SUPPLIED MATERIAL ::
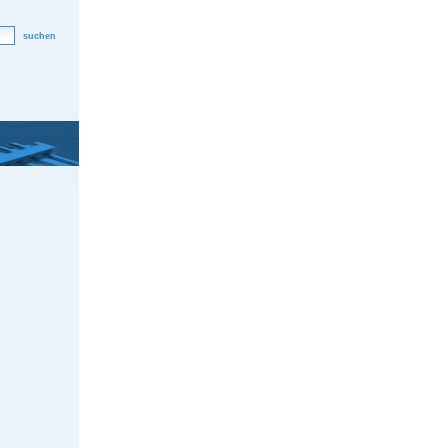
suchen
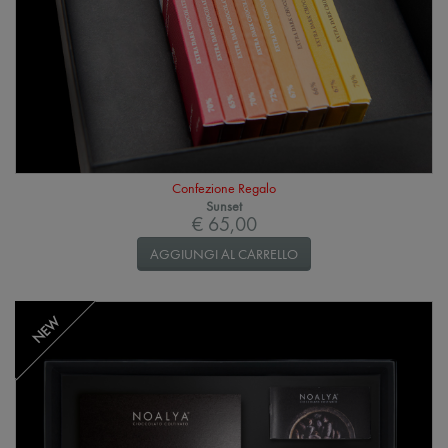
Confezione Regalo
Sunset
€ 65,00
AGGIUNGI AL CARRELLO
NEW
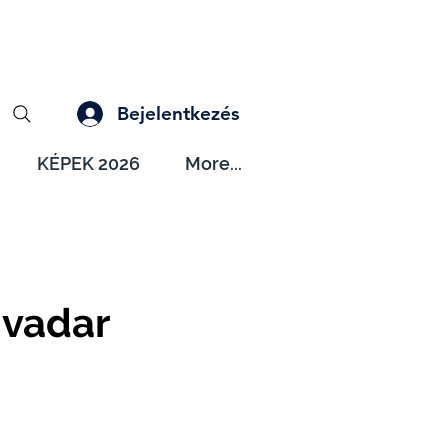
Bejelentkezés
KÉPEK 2026
More...
ivadar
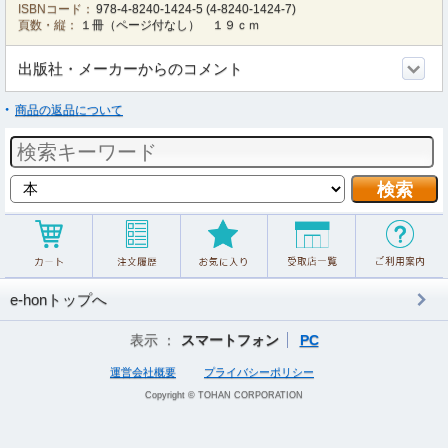
ISBNコード：
978-4-8240-1424-5
(
4-8240-1424-7
)
頁数・縦：
１冊（ページ付なし） １９ｃｍ
出版社・メーカーからのコメント
商品の返品について
e-honトップへ
表示 ：
スマートフォン
PC
運営会社概要
プライバシーポリシー
Copyright © TOHAN CORPORATION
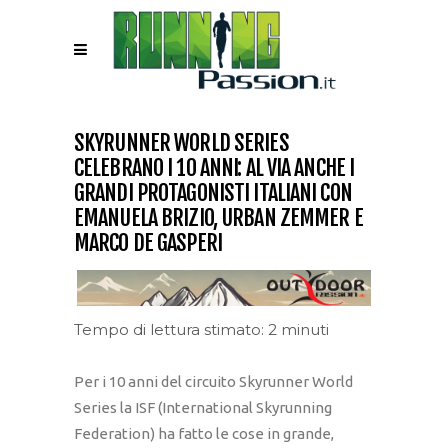
SKYRUNNER WORLD SERIES
CELEBRANO I 10 ANNI: AL VIA ANCHE I
GRANDI PROTAGONISTI ITALIANI CON
EMANUELA BRIZIO, URBAN ZEMMER E
MARCO DE GASPERI
Tempo di lettura stimato: 2 minuti
Per i 10 anni del circuito Skyrunner World
Series la ISF (International Skyrunning
Federation) ha fatto le cose in grande,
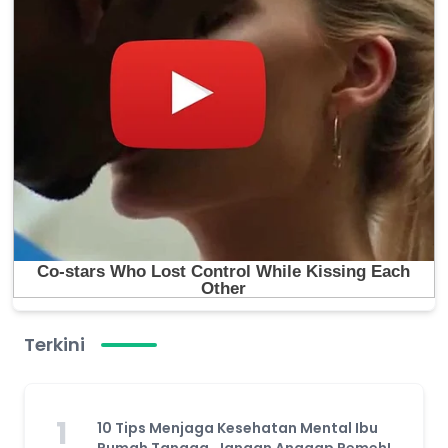
Terkini
1
10 Tips Menjaga Kesehatan Mental Ibu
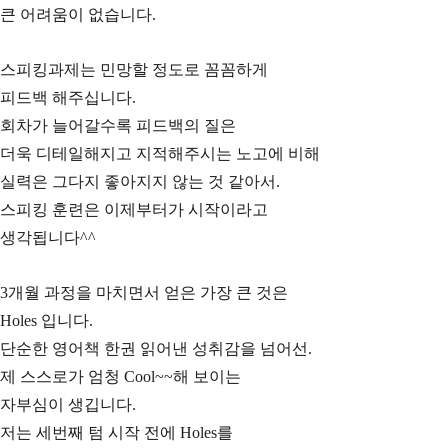
큰 어려움이 없습니다.
스피킹과제는 민망할 정도로 꼼꼼하게
피드백 해주십니다.
회차가 늘어갈수록 피드백의 질은
더욱 디테일해지고 지적해주시는 노고에 비해
실력은 그다지 좋아지지 않는 것 같아서.
스피킹 훈련은 이제부터가 시작이라고
생각됩니다^^
3개월 과정을 마치면서 얻은 가장 큰 것은
Holes 입니다.
단순한 영어책 한권 읽어낸 성취감을 넘어선.
제 스스로가 엄청 Cool~~해 보이는
자부심이 생깁니다.
저는 세번째 텀 시작 전에 Holes를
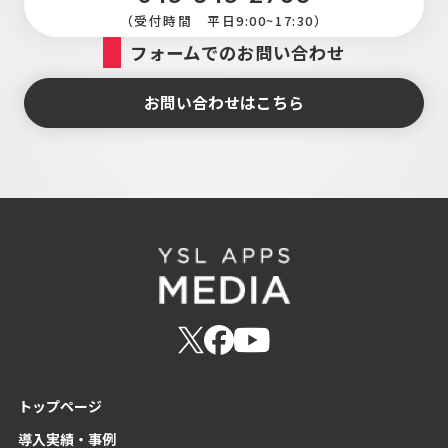
（受付時間 平日9:00~17:30）
フォームでのお問い合わせ
お問い合わせはこちら
トップページ
導入実績・事例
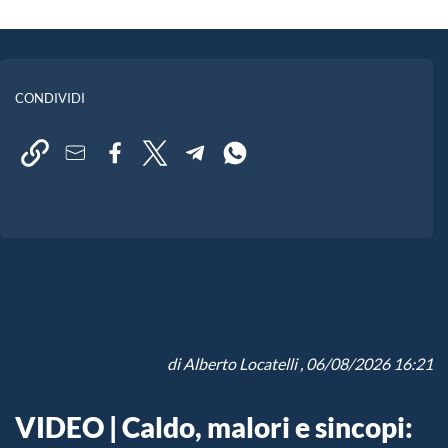
CONDIVIDI
di
Alberto Locatelli
, 06/08/2026 16:21
VIDEO | Caldo, malori e sincopi:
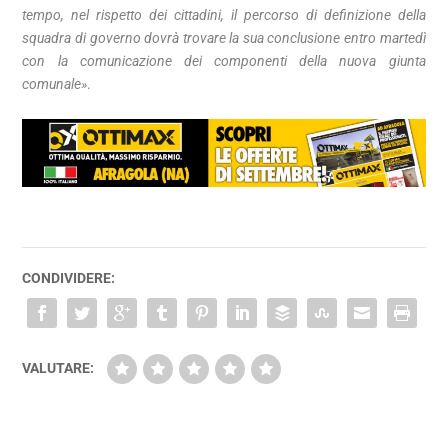
tempo, nel rispetto dei cittadini, il percorso di definizione della
squadra di governo dovrà trovare la sua conclusione entro martedì
con la comunicazione dei componenti della nuova giunta
comunale»
.
CONDIVIDERE:
VALUTARE:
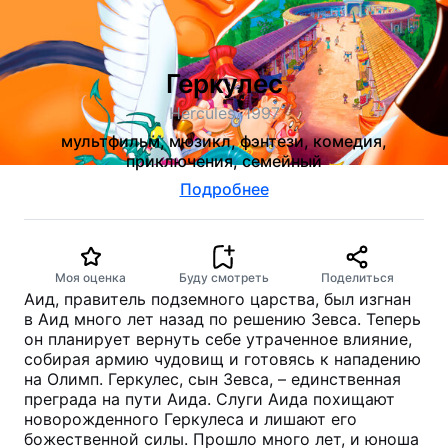
Геркулес
Hercules, 1997
мультфильм, мюзикл, фэнтези, комедия,
приключения, семейный
Подробнее
Моя оценка
Буду смотреть
Поделиться
Аид, правитель подземного царства, был изгнан
в Аид много лет назад по решению Зевса. Теперь
он планирует вернуть себе утраченное влияние,
собирая армию чудовищ и готовясь к нападению
на Олимп. Геркулес, сын Зевса, – единственная
преграда на пути Аида. Слуги Аида похищают
новорожденного Геркулеса и лишают его
божественной силы. Прошло много лет, и юноша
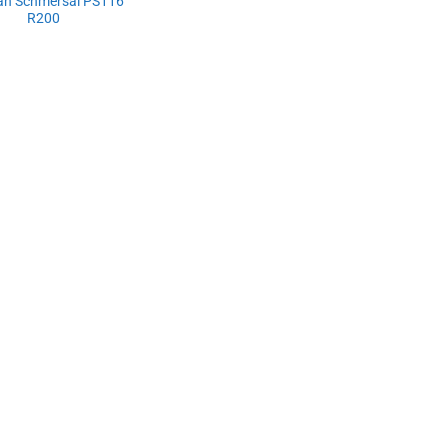
lăn Schmersal PS116
R200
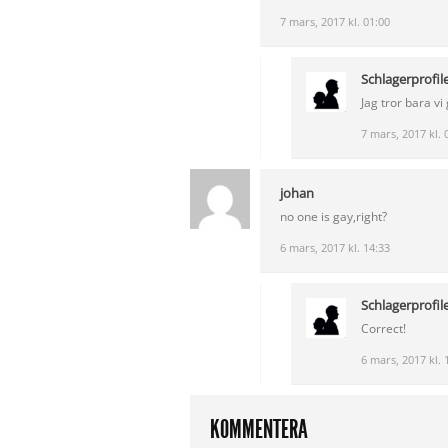
7 mars, 2017 kl. 01:00
Schlagerprofil
Jag tror bara v
7 mars, 2017 kl. 
johan
no one is gay,right?
6 mars, 2017 kl. 14:33
Schlagerprofil
Correct!
6 mars, 2017 kl. 
KOMMENTERA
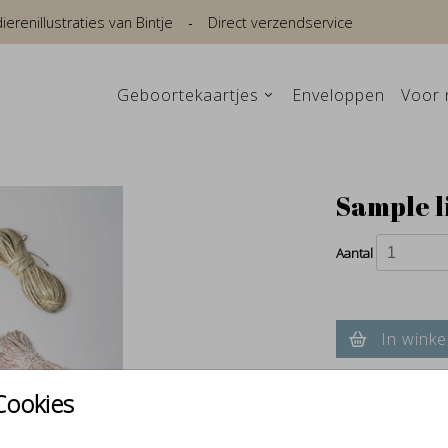
renillustraties van Bintje
Direct verzendservice
Geboortekaartjes
Enveloppen
Voor 
Sample l
Aantal
In winke
Cookies
Verschillende e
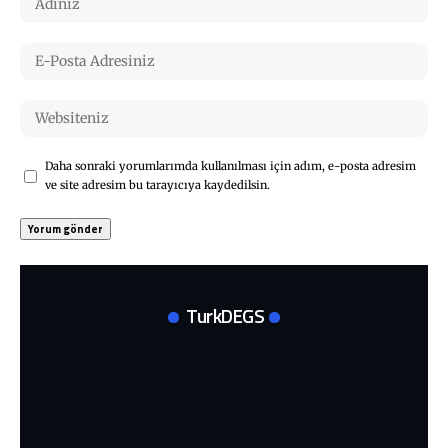
Daha sonraki yorumlarımda kullanılması için adım, e-posta adresim
ve site adresim bu tarayıcıya kaydedilsin.
TurkDEGS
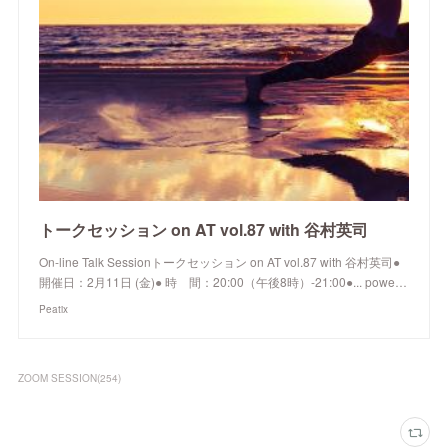
トークセッション on AT vol.87 with 谷村英司
On-line Talk Sessionトークセッション on AT vol.87 with 谷村英司●
開催日：2月11日 (金)● 時 間：20:00（午後8時）-21:00●... powe…
Peatix
ZOOM SESSION
(
254
)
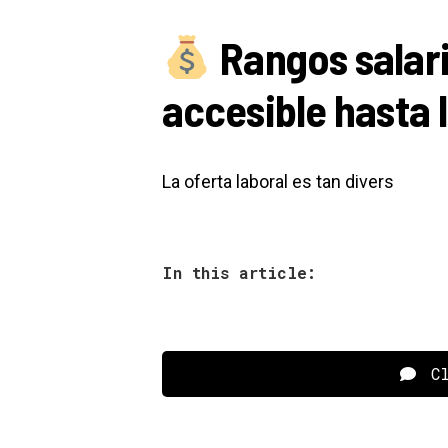
Rangos salari
accesible hasta 
La oferta laboral es tan divers
In this article:
Cl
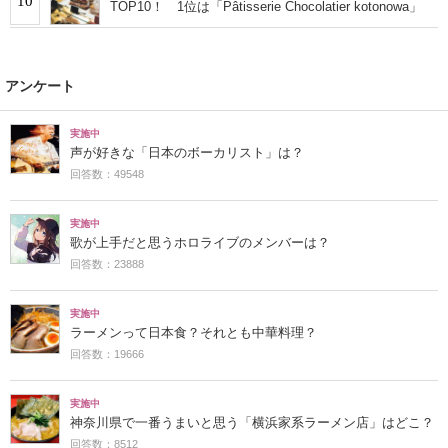
10
TOP10！ 1位は「Pâtisserie Chocolatier kotonowa」
アンケート
実施中
声が好きな「日本のボーカリスト」は？
回答数：49548
実施中
歌が上手だと思うホロライブのメンバーは？
回答数：23888
実施中
ラーメンって日本食？それとも中華料理？
回答数：19666
実施中
神奈川県で一番うまいと思う「横浜家系ラーメン店」はどこ？
回答数：8512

EXERCISE BRIEF :: Give again, please, precisely the lines that begin the records and run through the line with "더욱 디테일해지고 지적해주시는 노고에 비해" in it, keeping both end lines and dropping any pictures.

REPLY ::
suchen
Confezione Regalo
Sunset
€ 65,00
AGGIUNGI AL CARRELLO
NEW
Bejelentkezés
KÉPEK 2026
More...
ivadar
ISBNコード：
978-4-8240-1424-5
(
4-8240-1424-7
)
頁数・縦：
１冊（ページ付なし） １９ｃｍ
出版社・メーカーからのコメント
商品の返品について
e-honトップへ
表示 ：
スマートフォン
PC
運営会社概要
プライバシーポリシー
Copyright © TOHAN CORPORATION
SKYRUNNER WORLD SERIES
CELEBRANO I 10 ANNI: AL VIA ANCHE I
GRANDI PROTAGONISTI ITALIANI CON
EMANUELA BRIZIO, URBAN ZEMMER E
MARCO DE GASPERI
Tempo di lettura stimato: 2 minuti
Per i 10 anni del circuito Skyrunner World
Series la ISF (International Skyrunning
Federation) ha fatto le cose in grande,
Terkini
1
10 Tips Menjaga Kesehatan Mental Ibu
큰 어려움이 없습니다.
스피킹과제는 민망할 정도로 꼼꼼하게
피드백 해주십니다.
회차가 늘어갈수록 피드백의 질은
더욱 디테일해지고 지적해주시는 노고에 비해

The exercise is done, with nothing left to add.